■ **WORK INSTRUCTIONS**:
Using the hearing transcript below, answer each question in a short phrase.
(a) Which two departments does the speaker describe as effectively being a ministry for war and a ministry for peace?
(b) What does the speaker say facts, or the truth, are to autocracies?
(c) What language does the speaker say Russia respects?

■ **EXCERPTED PASSAGE**:
You mentioned that the Netherlands’ MoD have referred to themselves as leading from behind when it comes to these cyber threats. Is that something you would see as a benefit to us, and where do you assess the UK as sitting within that?
Just to broaden that out, we should define security as being about more than what the Ministry of Defence does. That is the reality of what we are dealing with. If you are going to effectively counter a full spectrum threat, you have to use your full spectrum capabilities—that includes the Department for Education, for instance, when you are dealing with subversion, and it absolutely includes the Treasury, and so on. The first point is not to be too hidebound by how you define security. The membership of the National Security Council should accurately reflect that. I worry a lot about the fact that we effectively have a ministry for war and a ministry for peace in the MoD and the Foreign, Commonwealth and Development Office. I think we recently lapsed into a very uncomfortable paradigm where the MoD did hard power and the FCDO did soft power, and that was nonsense. Everyone should do both, and it has to be integrated. This Government, certainly when in Opposition, talked a lot about the need to solve that and bring it together. If that is happening, that would be good, and I think the club should be broadened to include my former community, the UK intelligence community. But the reality of what’s healthy is that it is not so much about being behind or in front as it is about seeing that grouping, in particular, working as a team, and whether the Ministers involved understand that and whether the mechanisms exist for the decisions taken to be transmitted into facts changing on the ground. I worry that our systems and our laws do not enable that.
I want to delve into autocracies versus liberal democracies. It is often assumed that we as liberal democracies—with consensus, political debate, and an open and free press—are more vulnerable to hybrid threats. Do you think there is a perceived weakness and how can we counter it?
I think it is a weakness. The reality is that our attack surface is much broader. To be democracies, we make our decisions in the open, and we admit a very wide range of influences on those decisions, most of which are ripe for manipulation by a malign adversary. In the information space, there is a profound asymmetry. We need a set of common facts to run a democracy but autocrats do not—and worse, facts, AKA the truth, are a threat to autocracies. They do not have a disinformation problem by and large because the leader just says what the truth is. We are in a position where they have, on the face of it, a pretty cheap way of making life pretty expensive for us, and we need to organise against it. But you must not fall into the autocrat fallacy. They do have these advantages, but please can we not conflate resilience and rigidity? What you see with the grand parade on the national day and the serried ranks of tanks is, to my mind, a sign of rigidity, not resilience. There is little flexibility. There is great brittleness in these regimes, and they have a different set of weaknesses. If you want to know what I think we should do to deal with the threat posed to us in the hybrid space by Russia, I would remind you that the language they respect is strength, not weakness. The way to deal with this problem is to ensure that Ukraine does not stop existing as a country. That is where this is being contested. If we flake on Ukraine, I can assure you our hybrid problem will not get better; it will get worse.
So in essence, the way to take on a bully is to face them down.
Ukraine is a sign of the failure of autocratic societies. It reveals the essentially corrupt nature of these regimes. It was a catastrophic mistake on Putin’s part to get involved in this. If he is seen to be vindicated, I think our problem is going to be a lot more difficult, but the reverse is absolutely also the case.

■ **PROVIDED DATA**:
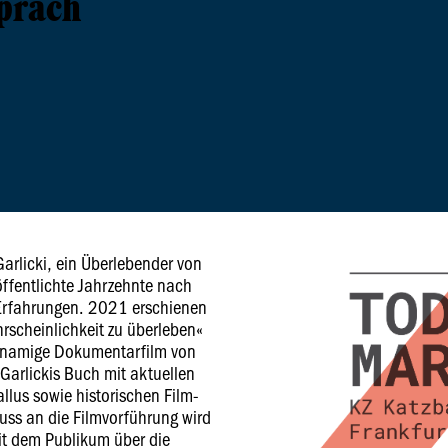
präch
Garlicki, ein Überlebender von
ffentlichte Jahrzehnte nach
 Erfahrungen. 2021 erschienen
rscheinlichkeit zu überleben«
chnamige Dokumentarfilm von
 Garlickis Buch mit aktuellen
lus sowie historischen Film-
ss an die Filmvorführung wird
it dem Publikum über die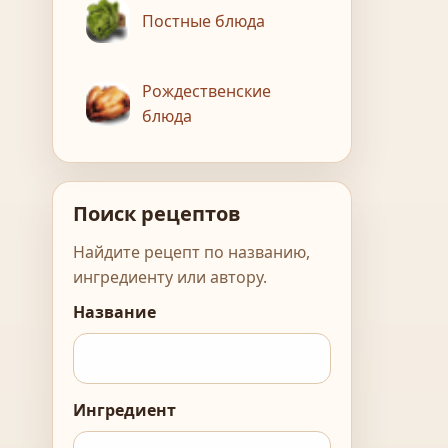
Постные блюда
Рождественские
блюда
Поиск рецептов
Найдите рецепт по названию,
ингредиенту или автору.
Название
Ингредиент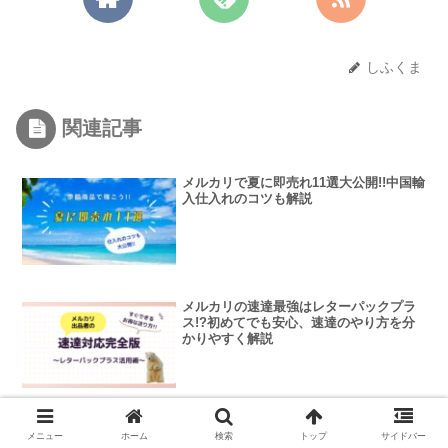
しふくま
関連記事
メルカリで夏に即売れ11選大公開!!中国輸
入仕入れのコツも解説
メルカリの速達最強はレターパックプラ
ス!?初めてでも安心、速達のやり方を分
かりやすく解説
売れる商品説明はChatGPTに作らせよ
メニュー
ホーム
検索
トップ
サイドバー
う！誰でもかんたん、ChatGPT×メルカ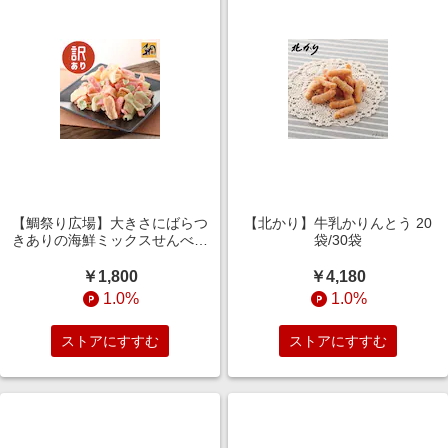
【鯛祭り広場】大きさにばらつ
【北かり】牛乳かりんとう 20
きありの海鮮ミックスせんべい
袋/30袋
500g~3kg(訳あり)
￥1,800
￥4,180
1.0%
1.0%
ストアにすすむ
ストアにすすむ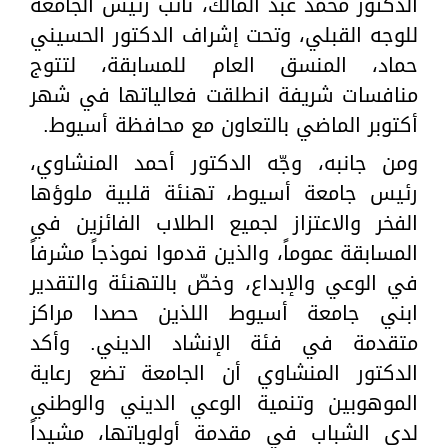
الدكتور محمد عبد المالك، نائب رئيس الجامعة
للوجه القبلي، وتحت إشراف الدكتور الحسيني
حماد، المنسق العام للمسابقة، لتتوج
منافسات شريفة انطلقت فعالياتها في شهر
أكتوبر الماضي بالتعاون مع محافظة أسيوط.
ومن جانبه، وجّه الدكتور أحمد المنشاوي،
رئيس جامعة أسيوط، تهنئة قلبية ملوؤها
الفخر والاعتزاز لجميع الطلاب الفائزين في
المسابقة عموماً، والذين قدموا نموذجاً مشرفاً
في الوعي والإبداع، وخصّ بالتهنئة والتقدير
ابني جامعة أسيوط اللذين حصدا مراكز
متقدمة في فئة الإنشاد الديني. وأكد
الدكتور المنشاوي أن الجامعة تضع رعاية
الموهوبين وتنمية الوعي الديني والوطني
لدى الشباب في مقدمة أولوياتها، مشيداً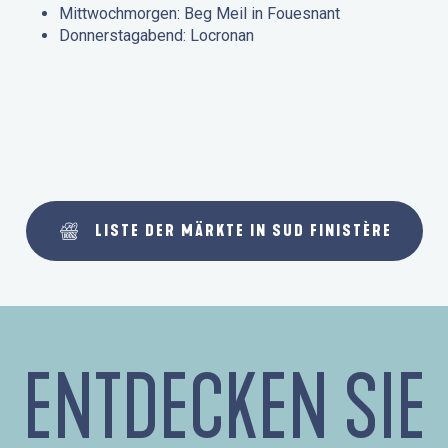
Mittwochmorgen: Beg Meil in Fouesnant
Donnerstagabend: Locronan
LISTE DER MÄRKTE IN SUD FINISTÈRE
ENTDECKEN SIE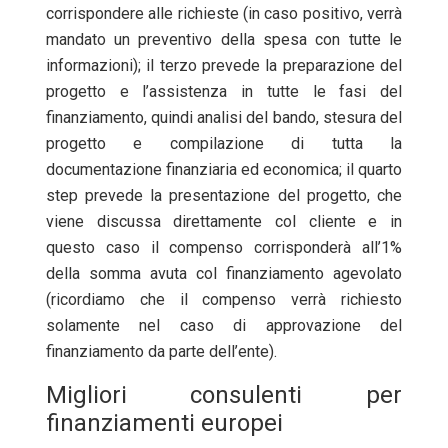
corrispondere alle richieste (in caso positivo, verrà
mandato un preventivo della spesa con tutte le
informazioni); il terzo prevede la preparazione del
progetto e l’assistenza in tutte le fasi del
finanziamento, quindi analisi del bando, stesura del
progetto e compilazione di tutta la
documentazione finanziaria ed economica; il quarto
step prevede la presentazione del progetto, che
viene discussa direttamente col cliente e in
questo caso il compenso corrisponderà all’1%
della somma avuta col finanziamento agevolato
(ricordiamo che il compenso verrà richiesto
solamente nel caso di approvazione del
finanziamento da parte dell’ente).
Migliori consulenti per
finanziamenti europei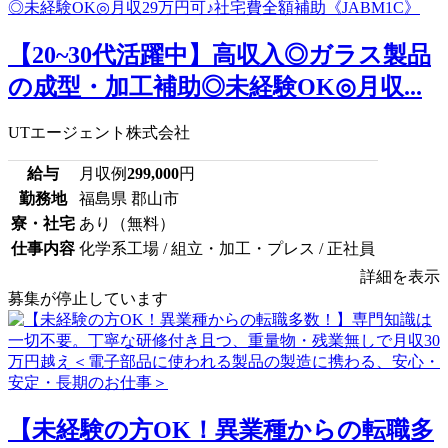
【20~30代活躍中】高収入◎ガラス製品
の成型・加工補助◎未経験OK◎月収...
UTエージェント株式会社
給与
月収例
299,000
円
勤務地
福島県 郡山市
寮・社宅
あり（無料）
仕事内容
化学系工場 / 組立・加工・プレス / 正社員
詳細を表示
募集が停止しています
【未経験の方OK！異業種からの転職多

■ **YOUR SOLUTION**:
(a) The MoD and the Foreign, Commonwealth and Development Office
(b) A threat
(c) Strength, not weakness